NBC's TODAY recently had Jillian Michaels from The Biggest Loser on, and I tuned in partway through the segment while I was at the gym. She was talking about "fat talk" and how it's harmful to women. She said that we're socialized to be modest, to not seem too full of ourselves, but at what cost. I think that is true to a degree, but I think there are other reasons why "fat talk" is such a part of female socializing, and I felt like it was almost this elephant in the room. I mean, she's a trainer on a show called The Biggest Loser. Yes, these people are doing intense physical training, but my impression (from listening to my coworkers who do watch the show talking about it -- I've never actually seen the show since the whole premise makes me uncomfortable on multiple levels) is that the deciding factor for who moves on to the next round is a "weigh-in," not how many miles they can jog or how much weight they can bench press or what their resting heart rate is or anything.

When I hear people say, "Oh I really should get back to the gym," it's usually in the context of, "I need to lose weight," and I think that's generally true in our society (especially, though not exclusively, for women). One of my coworkers does talk about how she's so much happier when she's going to the gym regularly -- that she just feels better when she has a regular routine of physical activity -- but mostly the conversations stay on the superficial level of "I need to lose weight."

I was always boggled when coworkers whom I knew went to the gym wanted to take the elevator ("I go to the gym so I don't have to take the elevator"). I want to be able to hoof it up the four flights of stairs from entry level to my office and beat someone who's taking the elevator and not be out of breath. Yeah I'd like to have tighter abs as a purely aesthetic thing, but I am going to the gym because I want my legs and arms and cardiovascular system to be stronger and healthier. It is so much more satisfying to push up the numbers on the speed and incline on the treadmill or on the weights in the strength training room (machines and free weights) than it is to push down the numbers on the scale (and yes, I admit that I've gotten sucked into weighing myself at the gym on average once a week [not that I tell anyone the numbers, but the scale is right there, and numbers are seductive] and I when I hit the upper end of what I think of as my regular range, I get nervous and start paying more attention to my junk food consumption for the next few days*).

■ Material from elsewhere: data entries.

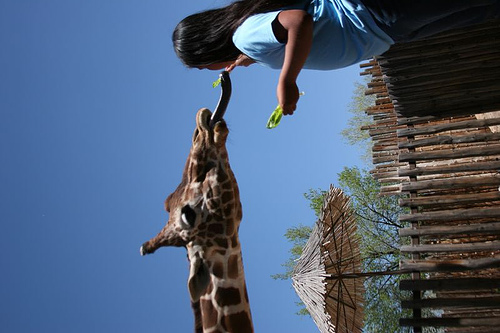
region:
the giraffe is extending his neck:
[144, 69, 260, 331]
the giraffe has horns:
[136, 208, 176, 257]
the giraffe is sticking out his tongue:
[207, 72, 232, 125]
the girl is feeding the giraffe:
[169, 6, 498, 123]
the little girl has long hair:
[166, 5, 322, 65]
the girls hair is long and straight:
[171, 2, 311, 63]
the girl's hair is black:
[170, 3, 306, 67]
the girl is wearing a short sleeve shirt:
[240, 2, 391, 77]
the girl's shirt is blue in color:
[237, 6, 382, 70]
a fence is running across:
[360, 65, 498, 326]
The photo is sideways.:
[4, 2, 496, 292]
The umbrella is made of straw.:
[283, 187, 357, 322]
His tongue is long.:
[180, 71, 251, 126]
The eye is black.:
[164, 193, 200, 240]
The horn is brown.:
[132, 216, 180, 271]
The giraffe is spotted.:
[90, 91, 250, 331]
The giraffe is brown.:
[95, 100, 273, 330]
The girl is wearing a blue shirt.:
[229, 2, 399, 83]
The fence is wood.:
[365, 55, 498, 316]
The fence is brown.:
[348, 49, 494, 329]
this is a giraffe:
[117, 98, 274, 328]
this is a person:
[172, 0, 437, 120]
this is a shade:
[271, 188, 442, 331]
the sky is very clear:
[49, 45, 160, 160]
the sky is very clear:
[64, 185, 128, 258]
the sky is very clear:
[14, 22, 114, 125]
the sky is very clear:
[59, 226, 103, 268]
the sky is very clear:
[249, 174, 293, 246]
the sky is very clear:
[26, 238, 114, 303]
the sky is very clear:
[84, 54, 158, 136]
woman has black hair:
[165, 32, 269, 64]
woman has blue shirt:
[219, 0, 376, 55]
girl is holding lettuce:
[212, 69, 297, 148]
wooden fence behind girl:
[340, 118, 490, 280]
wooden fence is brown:
[381, 31, 498, 298]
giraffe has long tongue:
[210, 74, 230, 146]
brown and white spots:
[192, 232, 258, 332]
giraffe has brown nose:
[155, 121, 229, 186]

*General note on food: I think consuming lots of processed food probably isn't the happiest thing for my body, and I'm trying to train myself to be attentive to what it is that I really want to eat rather than just eating whatever happens to be convenient (and also having more healthy stuff be what is convenient -- fruit, yogurt, Fig Newtons, whatever, instead of Hershey's Kisses or Peanut M&M's), but I'm not gonna feel guilty for downing a whole package of Ferrero Rocher from time to time.

Sweet Machine at Shapely Prose quotes Jane from Casual Blasphemies as saying (re: common mentalities around dieting):
Self-loathing is not a fucking character-builder. It doesn’t make you stronger. It doesn’t make you better. It’s just an ever-deepening, creepy-ass trap; a trap that is a huge moneymaker for corporations that do not have and never will have good intentions. You’re not disgusting. You’re not freakish. You’re not ugly. And you’re never going to be perfect. And holy shit, that is so okay.